* EXERCISE DESCRIPTION
Pull every line of text from the entries below and copy each one word for word. Leave the images out of your answer.

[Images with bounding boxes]
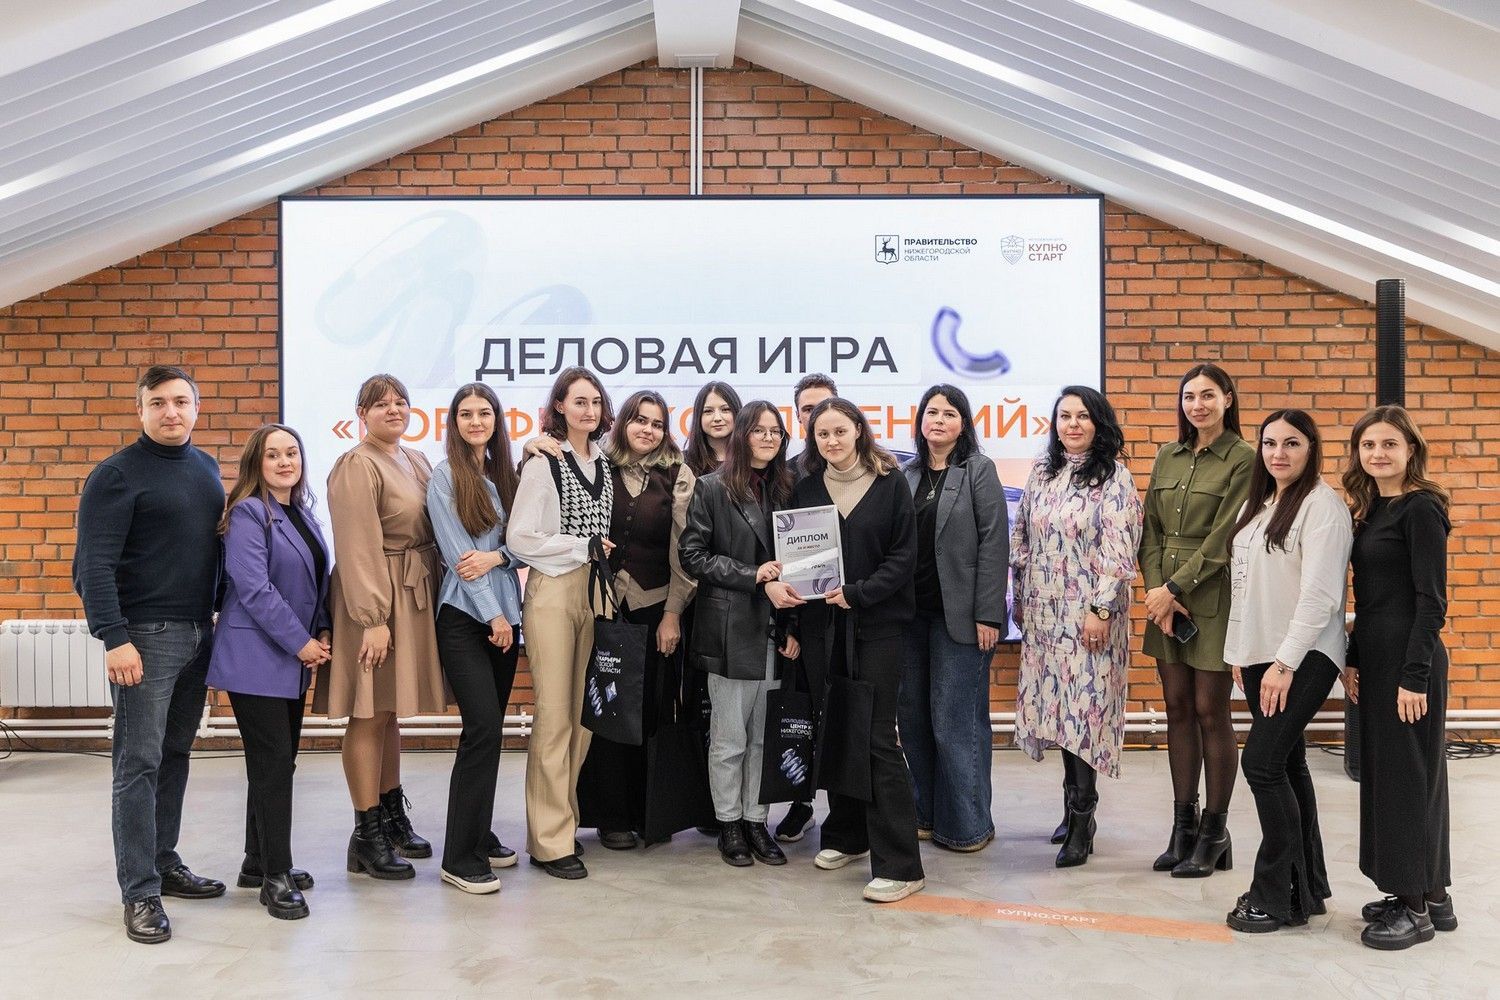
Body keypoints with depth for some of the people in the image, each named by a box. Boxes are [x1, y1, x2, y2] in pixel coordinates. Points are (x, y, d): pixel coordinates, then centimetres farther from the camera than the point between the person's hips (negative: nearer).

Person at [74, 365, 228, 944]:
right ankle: (140, 892, 2)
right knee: (138, 763, -3)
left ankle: (164, 863, 24)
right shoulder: (116, 475, -8)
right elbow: (93, 565, -13)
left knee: (175, 755, 13)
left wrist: (218, 614, 14)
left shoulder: (207, 469, 13)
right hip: (146, 636, -6)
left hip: (198, 633, 7)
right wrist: (114, 638, -21)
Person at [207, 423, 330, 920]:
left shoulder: (303, 514, 13)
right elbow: (253, 587, -19)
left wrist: (323, 632, 3)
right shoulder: (249, 513, -10)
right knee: (272, 762, -7)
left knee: (278, 761, 13)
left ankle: (258, 862, 25)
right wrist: (300, 642, -17)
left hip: (294, 658, 8)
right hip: (256, 659, -8)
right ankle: (274, 877, 0)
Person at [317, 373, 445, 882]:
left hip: (415, 597, 8)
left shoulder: (416, 461, 14)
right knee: (368, 715, -2)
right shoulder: (356, 467, -12)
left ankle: (393, 818, 28)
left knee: (389, 711, 17)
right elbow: (358, 549, -18)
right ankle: (366, 836, 7)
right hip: (374, 600, -8)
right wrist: (373, 619, -22)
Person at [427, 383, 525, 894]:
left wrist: (496, 555, -12)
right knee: (483, 727, -14)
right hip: (464, 616, -6)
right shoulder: (445, 475, -3)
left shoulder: (504, 472, 13)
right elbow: (456, 551, -8)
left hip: (504, 612, 6)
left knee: (490, 728, 9)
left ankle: (479, 836, 22)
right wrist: (492, 614, -10)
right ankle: (460, 857, -8)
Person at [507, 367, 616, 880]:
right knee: (554, 717, -5)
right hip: (553, 593, -6)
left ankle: (561, 820, 21)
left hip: (594, 595, 6)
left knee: (583, 715, 8)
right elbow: (520, 538, -13)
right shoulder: (543, 463, -7)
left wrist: (606, 551, 6)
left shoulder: (603, 463, 12)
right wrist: (584, 547, -11)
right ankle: (550, 841, 1)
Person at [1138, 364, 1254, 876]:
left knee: (1210, 711, 0)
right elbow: (1150, 530, 9)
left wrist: (1175, 589, -14)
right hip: (1166, 598, 6)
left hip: (1212, 598, -6)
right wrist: (1155, 588, -5)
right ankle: (1183, 827, 18)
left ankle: (1213, 830, 13)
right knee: (1178, 709, 9)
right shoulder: (1167, 457, 12)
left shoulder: (1243, 459, -7)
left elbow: (1222, 538, -12)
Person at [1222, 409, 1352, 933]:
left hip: (1304, 657, -8)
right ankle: (1307, 886, 21)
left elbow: (1319, 594, -17)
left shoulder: (1322, 506, -10)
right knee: (1286, 765, 11)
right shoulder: (1256, 505, 15)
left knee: (1262, 763, -12)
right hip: (1260, 655, 8)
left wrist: (1286, 662, -21)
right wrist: (1238, 651, 15)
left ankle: (1276, 896, 0)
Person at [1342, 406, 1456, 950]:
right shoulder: (1372, 511, 13)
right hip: (1375, 658, 9)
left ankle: (1416, 907, 10)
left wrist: (1415, 675, -19)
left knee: (1406, 774, -1)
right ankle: (1430, 896, 24)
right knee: (1383, 772, 13)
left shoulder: (1421, 508, -12)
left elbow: (1431, 599, -16)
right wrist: (1352, 660, 12)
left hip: (1408, 659, -9)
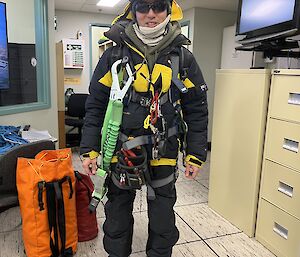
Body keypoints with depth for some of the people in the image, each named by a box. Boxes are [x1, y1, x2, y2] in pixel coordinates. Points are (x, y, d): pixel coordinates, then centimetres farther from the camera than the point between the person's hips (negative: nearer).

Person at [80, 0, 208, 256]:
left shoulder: (183, 58, -2)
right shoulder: (114, 56, -3)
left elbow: (197, 110, 0)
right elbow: (96, 106, 0)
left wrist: (196, 155, -2)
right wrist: (89, 150, -5)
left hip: (164, 155, 0)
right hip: (121, 152, 1)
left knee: (162, 216, 16)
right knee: (117, 214, 18)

* EXERCISE ANSWER
Body keypoints with depth for some of the people in the image, each named by a box. Boxes are [x1, y1, x2, y2] in pixel coordinates. Points are (x, y, d): pixel coordinates, then centimetres farther from the camera than the point between the person's hips (negative: nearer).

Person at [74, 365, 228, 944]:
right ankle: (140, 892, 2)
right knee: (138, 763, -3)
left ankle: (164, 863, 24)
right shoulder: (116, 475, -8)
right elbow: (93, 565, -13)
left knee: (175, 755, 13)
left wrist: (218, 614, 14)
left shoulder: (207, 469, 13)
right hip: (146, 636, -6)
left hip: (198, 633, 7)
right wrist: (114, 638, -21)
Person at [207, 423, 330, 920]:
left shoulder: (303, 514, 13)
right elbow: (253, 587, -19)
left wrist: (323, 632, 3)
right shoulder: (249, 513, -10)
right knee: (272, 762, -7)
left knee: (278, 761, 13)
left ankle: (258, 862, 25)
right wrist: (300, 642, -17)
left hip: (294, 658, 8)
right hip: (256, 659, -8)
right ankle: (274, 877, 0)
Person at [317, 373, 445, 882]:
left hip: (415, 597, 8)
left shoulder: (416, 461, 14)
right knee: (368, 715, -2)
right shoulder: (356, 467, -12)
left ankle: (393, 818, 28)
left knee: (389, 711, 17)
right elbow: (358, 549, -18)
right ankle: (366, 836, 7)
right hip: (374, 600, -8)
right wrist: (373, 619, -22)
Person at [427, 383, 525, 894]:
left wrist: (496, 555, -12)
right knee: (483, 727, -14)
right hip: (464, 616, -6)
right shoulder: (445, 475, -3)
left shoulder: (504, 472, 13)
right elbow: (456, 551, -8)
left hip: (504, 612, 6)
left knee: (490, 728, 9)
left ankle: (479, 836, 22)
right wrist: (492, 614, -10)
right ankle: (460, 857, -8)
Person at [507, 367, 616, 880]:
right knee: (554, 717, -5)
right hip: (553, 593, -6)
left ankle: (561, 820, 21)
left hip: (594, 595, 6)
left knee: (583, 715, 8)
right elbow: (520, 538, -13)
right shoulder: (543, 463, -7)
left wrist: (606, 551, 6)
left shoulder: (603, 463, 12)
right wrist: (584, 547, -11)
right ankle: (550, 841, 1)
Person at [1138, 364, 1254, 876]:
left knee: (1210, 711, 0)
right elbow: (1150, 530, 9)
left wrist: (1175, 589, -14)
right hip: (1166, 598, 6)
left hip: (1212, 598, -6)
right wrist: (1155, 588, -5)
right ankle: (1183, 827, 18)
left ankle: (1213, 830, 13)
right knee: (1178, 709, 9)
right shoulder: (1167, 457, 12)
left shoulder: (1243, 459, -7)
left elbow: (1222, 538, -12)
Person at [1222, 409, 1352, 933]:
left hip: (1304, 657, -8)
right ankle: (1307, 886, 21)
left elbow: (1319, 594, -17)
left shoulder: (1322, 506, -10)
right knee: (1286, 765, 11)
right shoulder: (1256, 505, 15)
left knee: (1262, 763, -12)
right hip: (1260, 655, 8)
left wrist: (1286, 662, -21)
right wrist: (1238, 651, 15)
left ankle: (1276, 896, 0)
Person at [1342, 406, 1456, 950]:
right shoulder: (1372, 511, 13)
right hip: (1375, 658, 9)
left ankle: (1416, 907, 10)
left wrist: (1415, 675, -19)
left knee: (1406, 774, -1)
right ankle: (1430, 896, 24)
right knee: (1383, 772, 13)
left shoulder: (1421, 508, -12)
left elbow: (1431, 599, -16)
right wrist: (1352, 660, 12)
left hip: (1408, 659, -9)
Body keypoints with depth for some of the people in the image, each named by a box. Boxes are [x1, y1, x2, y2] in pixel coordinates. Points are (x, y, d): pixel coordinates, then centimetres farther from the camera than the point between the person's hips (negative: nearer).

Person at [80, 0, 208, 256]:
left shoulder: (183, 58, -2)
right shoulder: (114, 56, -3)
left elbow: (197, 110, 0)
right elbow: (96, 106, 0)
left wrist: (196, 155, -2)
right wrist: (89, 150, -5)
left hip: (164, 155, 0)
right hip: (121, 152, 1)
left knee: (162, 216, 16)
right knee: (117, 214, 18)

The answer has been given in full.